Maytag Corp. says new bid causes ripples
 
Date June 30, 2005
Section(s) Local News
Brief  
 
By DAVID PITT

AP Business Writer

DES MOINES — Household appliance maker Maytag Corp. said today it was notified by Triton Acquisition Holding Co. that Maytag‘s talks with rival suitors give Triton the right to terminate their merger agreement and collect a $40 million termination fee.

Triton is an entity organized by an investor group led by New York investment firm Ripplewood Holdings LLC. Maytag agreed a month ago to be acquired by Ripplewood, but on June 20 said it was considering a preliminary $1.28 billion bid from Bain Capital, Blackstone Group and China’s Haier America that values Maytag at $16 per share, $2 more per share than the offer from Ripplewood.

Maytag shares fell 5 cents to $15.81 in early trading Thursday on the New York Stock Exchange.

A Maytag statement released Thursday said Triton officials have told Maytag that continued discussions with Bain, Blackstone and Haier America are “resulting in disruption and uncertainty that is damaging to Triton and, in Triton Acquisition Holding’s view, is likely to be damaging to the company.”

Triton said since Maytag has continued to talk with the Haier America group beyond June 18, Triton has the right to end the merger agreement and receive a $40 million termination fee.

June 18 marked the end of the official solicitation period, during which Maytag could share internal information with other potential bidders.

Since the company has continued to provide information with the Haier group after that date, Triton is saying it can legitimately back out of the deal, said industry analyst Laura Champine, of Tennessee-based Morgan Keegan & Co.

Triton further advised Maytag to bring the process to a rapid conclusion, and said it will continue to monitor progress.

In a statement, Maytag said it believes the merger agreement gives the company the right to engage in talks with Bain, Blackstone and Haier America about their $1.28 billion bid, and that doing so does not give Triton Acquisition Holding a termination right.

Maytag said it will pursue its process with Bain, Blackstone and Haier America as “expeditiously as practicable.”

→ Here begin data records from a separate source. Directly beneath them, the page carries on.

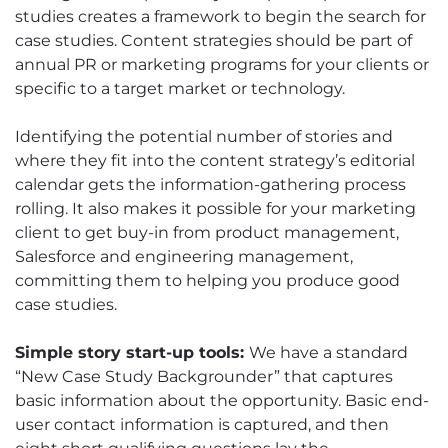
studies creates a framework to begin the search for
case studies. Content strategies should be part of
annual PR or marketing programs for your clients or
specific to a target market or technology.
Identifying the potential number of stories and
where they fit into the content strategy’s editorial
calendar gets the information-gathering process
rolling. It also makes it possible for your marketing
client to get buy-in from product management,
Salesforce and engineering management,
committing them to helping you produce good
case studies.
Simple story start-up tools:
We have a standard
“New Case Study Backgrounder” that captures
basic information about the opportunity. Basic end-
user contact information is captured, and then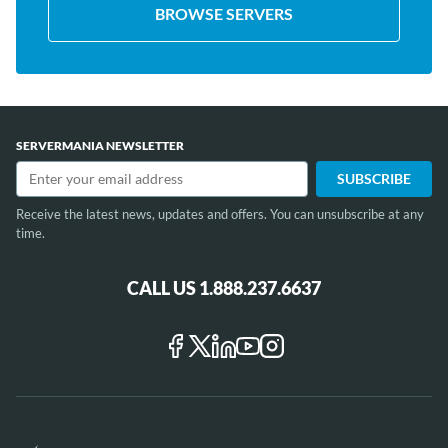
BROWSE SERVERS
SERVERMANIA NEWSLETTER
Receive the latest news, updates and offers. You can unsubscribe at any
time.
CALL US 1.888.237.6637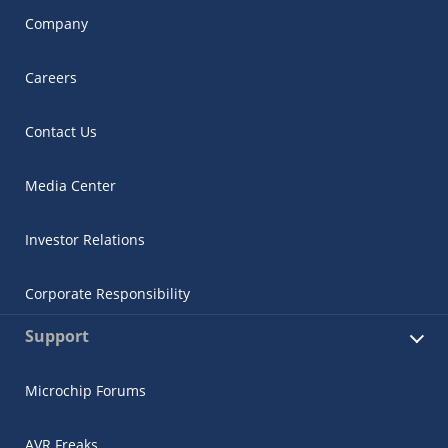
Company
Careers
Contact Us
Media Center
Investor Relations
Corporate Responsibility
Support
Microchip Forums
AVR Freaks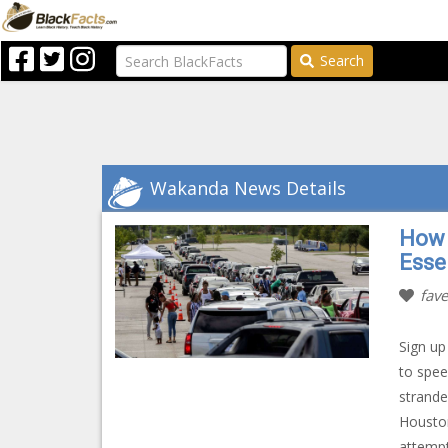
Search
Wakanda News Details
How 
Esse
fave
Sign up
to spee
strande
Houston
attempt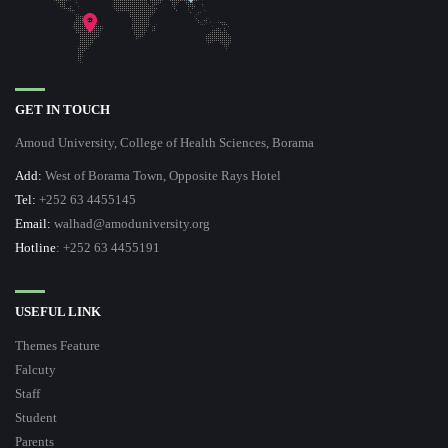
GET IN TOUCH
Amoud University, College of Health Sciences, Borama
Add:
West of Borama Town, Opposite Rays Hotel
Tel:
+252 63 4455145
Email:
walhad@amoduniversity.org
Hotline
: +252 63 4455191
USEFUL LINK
Themes Feature
Falcuty
Staff
Student
Parents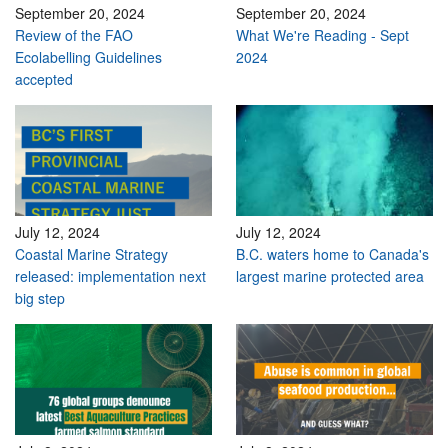
September 20, 2024
September 20, 2024
Review of the FAO
What We're Reading - Sept
Ecolabelling Guidelines
2024
accepted
July 12, 2024
July 12, 2024
Coastal Marine Strategy
B.C. waters home to Canada's
released: implementation next
largest marine protected area
big step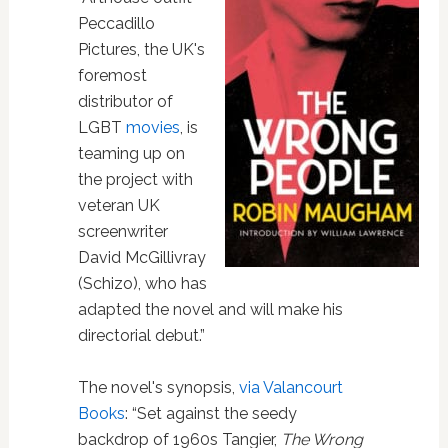
Peccadillo
Pictures, the UK's
foremost
distributor of
LGBT
movies
, is
teaming up on
the project with
veteran UK
screenwriter
David McGillivray
(Schizo), who has
adapted the novel and will make his
directorial debut.”
The novel's synopsis,
via Valancourt
Books
: “Set against the seedy
backdrop of 1960s Tangier,
The Wrong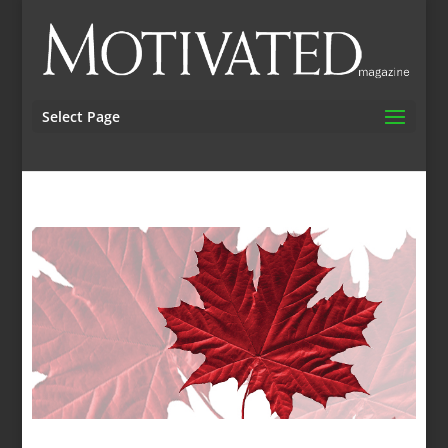
Select Page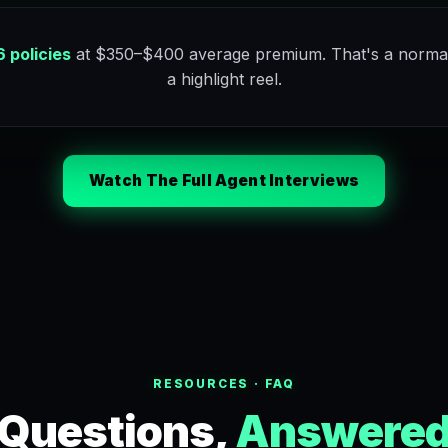
 policies
at $350–$400 average premium. That's a norma
a highlight reel.
Watch The Full Agent Interviews
RESOURCES · FAQ
Questions,
Answere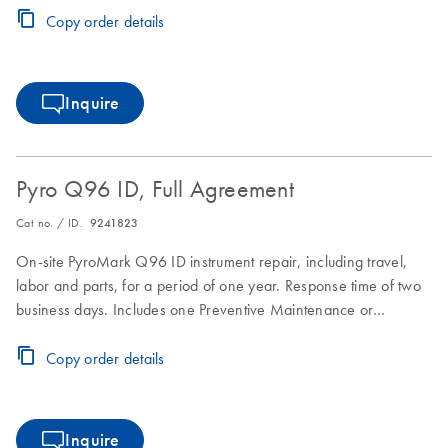
Copy order details
Inquire
Pyro Q96 ID, Full Agreement
Cat no. / ID.
9241823
On-site PyroMark Q96 ID instrument repair, including travel,
labor and parts, for a period of one year. Response time of two
business days. Includes one Preventive Maintenance or
Inspection Service during the Full Agreement period.
Copy order details
Inquire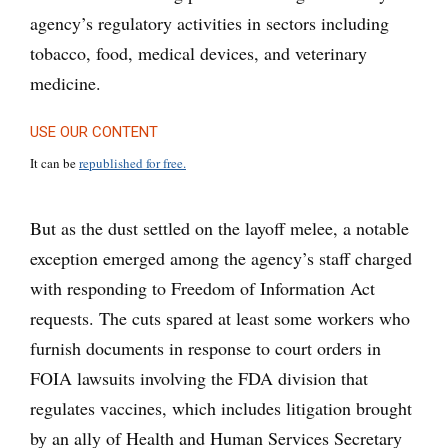
agency’s regulatory activities in sectors including
tobacco, food, medical devices, and veterinary
medicine.
USE OUR CONTENT
It can be
republished for free.
But as the dust settled on the layoff melee, a notable
exception emerged among the agency’s staff charged
with responding to Freedom of Information Act
requests. The cuts spared at least some workers who
furnish documents in response to court orders in
FOIA lawsuits involving the FDA division that
regulates vaccines, which includes litigation brought
by an ally of Health and Human Services Secretary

Maytag spokesman John Daggett declined to comment further.

“We can’t comment on anything because of the fact that we’re in this sensitive time,” he said.

Champine said the communication from Triton is likely an attempt to put Maytag on notice that they can back out of the agreement if they want and a decision needs to be made quickly.

“What’s interesting, and it may or may not mean anything, is that the first communique from Triton is not upping the bid, it’s saying ‘By the way, we can cancel this if we wish,'” Champine said.